NEW YORK, Jun 01 (Reuters Health) - New research suggests the use of combination hormone replacement therapy (HRT) increases the risk of developing a certain type of breast cancer known as lobular breast carcinoma.

Women taking combination HRT for at least 6 months were more than twice as likely to develop lobular tumors as nonusers of menopausal hormones, investigators from the Fred Hutchinson Cancer Research Center in Seattle, Washington have found. These women are not more likely to develop ductal cancer, the more common type of breast cancer among the general population, noted Dr. Christopher I. Li. The findings are published in the June 1st issue of the journal Cancer.

Although lobular cancer grows as a sheet of cells, making it harder to detect on mammography or physical exam, "women with lobular cancers have slightly higher survival rates," Li told Reuters Health. The researchers decided to conduct this study because clinically, physicians were reporting that women taking HRT containing both estrogen and progesterone seemed to have more of the rarer form of cancer, Li explained.

At the same time this study was published, the research team published another study showing that between 1977 and 1995, the incidence of lobular cancer grew among American women, but the incidence of ductal cancer reached a plateau, Li said. Combination HRT began to be popular in the late 1970s, leading investigators to think there might be a connection, he added.
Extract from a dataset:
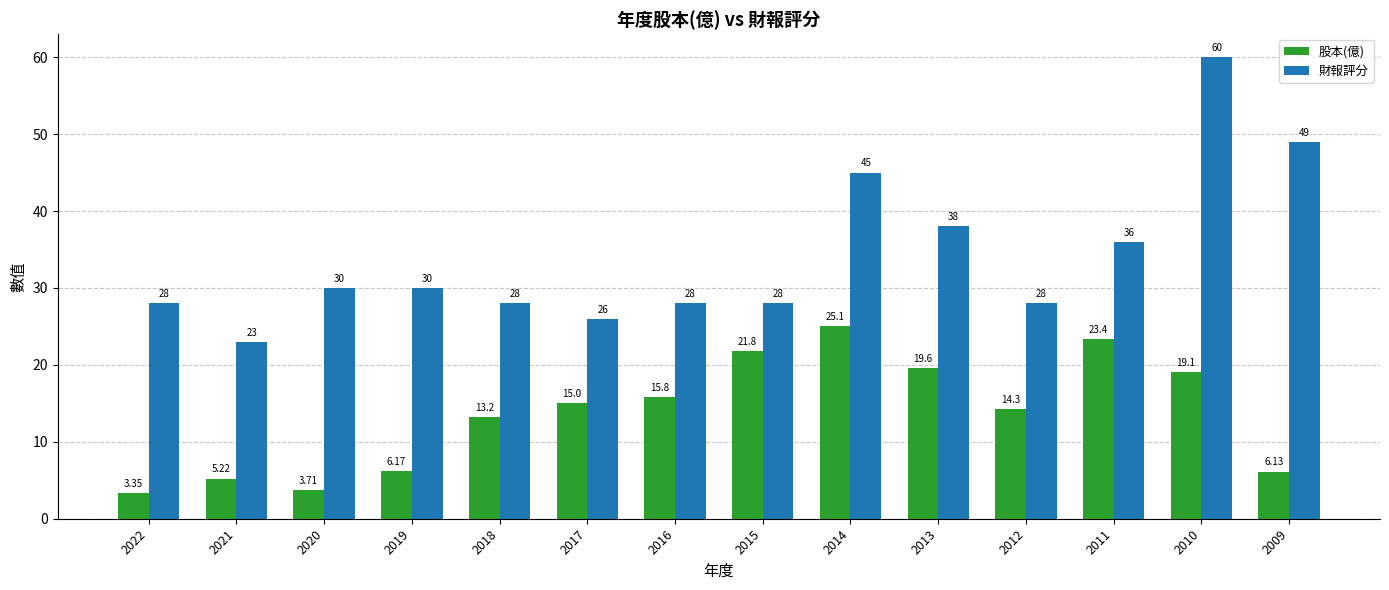

What is the sum of all 股本(億) values?

191.9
The researchers interviewed 537 white women aged 50 to 64 who were diagnosed with confirmed breast cancer as part of the Cancer Surveillance System between January 1988 and June 1990 in King County, Washington. In addition, the team interviewed 492 ('control') women of the same age and geographical area who did not have breast cancer.
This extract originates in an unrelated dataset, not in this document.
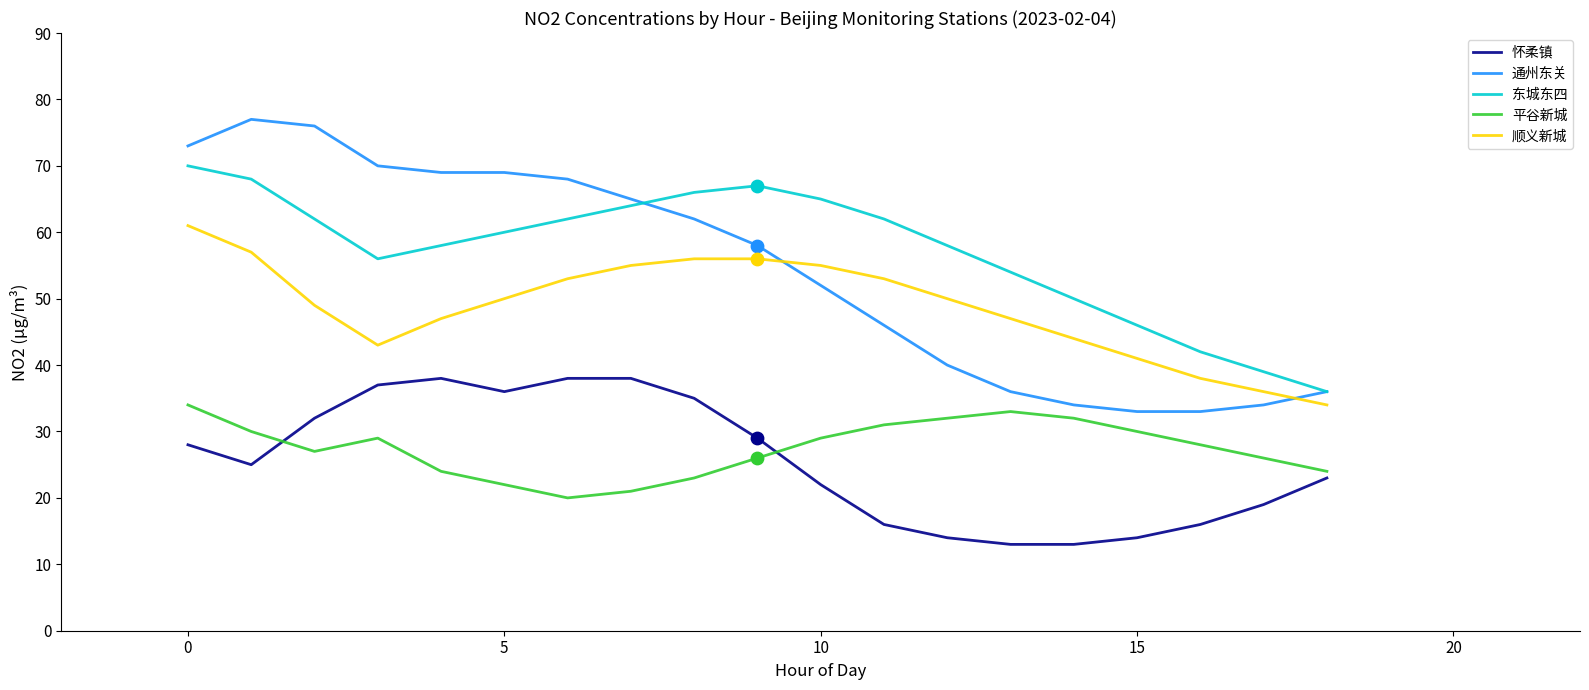

What is the highest value of the 怀柔镇 series?

38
Of the women with cancer, 58 had lobular tumors and 370 had ductal tumors. The other women had breast cancer of other types. Those women who had taken combination HRT for at least 6 months were 2.6 times more likely to develop lobular breast tumors than the women in the control group. Women who had ever used combination HRT were 2.1 times as likely to have lobular cancer.

Women who had taken unopposed estrogen were also more likely to develop lobular breast tumors, but to a lesser degree. None of the women on HRT were more likely to develop ductal tumors, the findings indicate. There were relatively few cases of lobular cancers (58) and this is "only a single study, so (although) we think there is something going on, it's too soon to make clinical recommendations," Li told Reuters Health. His team plans to conduct more studies in this area, he said.